One of the great benefits of technology is being able to connect people with disabilities to resources in their own community. As NCHPAD continues to grow and as more and more people start to use the Internet, we will make every effort to find as many physical activity programs as possible that address the needs of people with disabilities. NCHPAD (www.ncpad.org) has recently installed a completely new search engine that makes it easier to find accessible programs and facilities anywhere in the United States.
We have learned over the past three and a half years that people who use the Internet have precious few minutes to search for a specific topic or activity, and if they don't find something in less than 30 seconds, they're off to another link. After using the Orbitz Web site three or four times to make airline reservations, I quickly realized that NCHPAD needed a faster and more efficient way to retrieve information. In order to keep up with the Internet "whiz kids," we learned how to make our Web site much more user-friendly and have created a new search engine that I think you'll enjoy.

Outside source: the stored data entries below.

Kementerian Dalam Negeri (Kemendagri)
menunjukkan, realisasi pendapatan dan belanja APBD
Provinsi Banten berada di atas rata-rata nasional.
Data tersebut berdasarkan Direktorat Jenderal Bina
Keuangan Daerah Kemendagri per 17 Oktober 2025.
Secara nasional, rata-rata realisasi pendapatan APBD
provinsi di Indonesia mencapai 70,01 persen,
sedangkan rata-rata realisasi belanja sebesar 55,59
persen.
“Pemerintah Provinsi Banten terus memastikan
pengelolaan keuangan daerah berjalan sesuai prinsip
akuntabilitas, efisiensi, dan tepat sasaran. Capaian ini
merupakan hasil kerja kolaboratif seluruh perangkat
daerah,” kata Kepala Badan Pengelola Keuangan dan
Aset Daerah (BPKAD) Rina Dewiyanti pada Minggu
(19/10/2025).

On the first page of the Web site, just below the NCHPAD logo and title, click on 'Search.' This will take you to our new search engine. Click on the link for the "new" search engine, and then click on the button to the left of the statement - "Search for recreation and fitness programs." Type in your hometown and click on your state in the pull-down menu. For example, if you type in the word Oregon, you come up with 45 programs in the state (remember that this is only a start) that have some type of activity or program targeted to children or adults with disabilities. Here are a few examples of what we have in our database:
- Former basketball player Chris Dudley runs basketball camps for children with diabetes in Portland, Oregon.

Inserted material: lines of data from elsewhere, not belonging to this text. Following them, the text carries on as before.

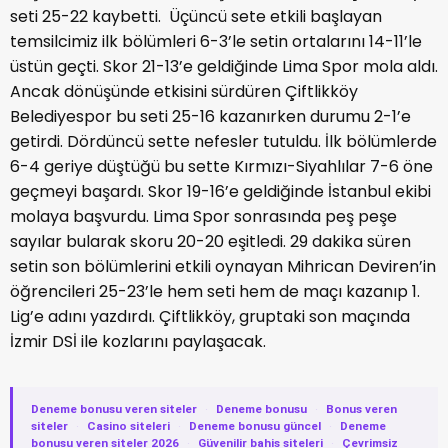
seti 25-22 kaybetti. Üçüncü sete etkili başlayan
temsilcimiz ilk bölümleri 6-3’le setin ortalarını 14-11’le
üstün geçti. Skor 21-13’e geldiğinde Lima Spor mola aldı.
Ancak dönüşünde etkisini sürdüren Çiftlikköy
Belediyespor bu seti 25-16 kazanırken durumu 2-1’e
getirdi. Dördüncü sette nefesler tutuldu. İlk bölümlerde
6-4 geriye düştüğü bu sette Kırmızı-Siyahlılar 7-6 öne
geçmeyi başardı. Skor 19-16’e geldiğinde İstanbul ekibi
molaya başvurdu. Lima Spor sonrasında peş peşe
sayılar bularak skoru 20-20 eşitledi. 29 dakika süren
setin son bölümlerini etkili oynayan Mihrican Deviren’in
öğrencileri 25-23’le hem seti hem de maçı kazanıp 1.
Lig’e adını yazdırdı. Çiftlikköy, gruptaki son maçında
İzmir DSİ ile kozlarını paylaşacak.
Deneme bonusu veren siteler
·
Deneme bonusu
·
Bonus veren
siteler
·
Casino siteleri
·
Deneme bonusu güncel
·
Deneme
bonusu veren siteler 2026
·
Güvenilir bahis siteleri
·
Çevrimsiz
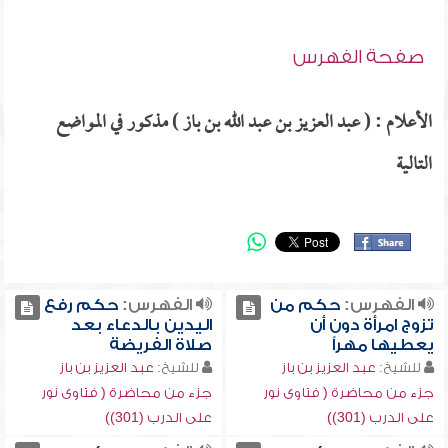
صفحة الفهرس
الأعلام : ( عبد العزيز بن عبد الله بن باز ) مذكور في المواضع
التالية
الفهرس:
حكم من
الفهرس:
حكم رفع
تزوج امرأة دون أن
اليدين بالدعاء بعد
يعطيها مهراً
صلاة الفريضة
للشيخ:
عبد العزيز بن باز
للشيخ:
عبد العزيز بن باز
جزء من محاضرة ( فتاوى نور
جزء من محاضرة ( فتاوى نور
على الدرب (301))
على الدرب (301))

- In High Falls, New York (yes, we even list programs in small towns), there is a specialized camp for children with epilepsy.
- In Tucson, Arizona, there is a camp for youngsters and young adults with neuromuscular diseases.
- In Bend, Oregon, there is the Challenge Oregon Adaptive Ski Program, which teaches people with disabilities how to ski.
- In Pierce, Idaho, there is a 'Recreation Challenges' program that offers accessible fishing facilities.
- The Physically Challenged Bowhunters of America is located in New Alexandria, Pennsylvania, and offers services for people with disabilities who would like to shoot a bow or hunt.
- In El Paso, Texas, the Columbia LifeCare Center West offers fitness programs for seniors and people with arthritis, osteoporosis, and diabetes.
- The Promina Health Place in Marietta, Georgia, offers programs for persons with fibromyalgia, lower back pain, and osteoporosis.
- Lutheran General Hospital Fitness Center in Park Ridge, Illinois, offers fitness programming for persons with multiple sclerosis.
Our hope is that over the next several years our physical activity database will grow into the largest and most efficient one in the world. This is a "work-in-progress," so please be patient with us. If you know of a program in your community that addresses the needs of people with disabilities, please send us the address and telephone number (firstname.lastname@example.org) and we'll add it to our database. As Eric Schmidt, founder of Google, once said, "Google went from 30 million pages to 1.3 billion in two and a half years, which is a 110-mile-high stack of paper." NCHPAD has a good role model, albeit with a few less dollars and a few less staff!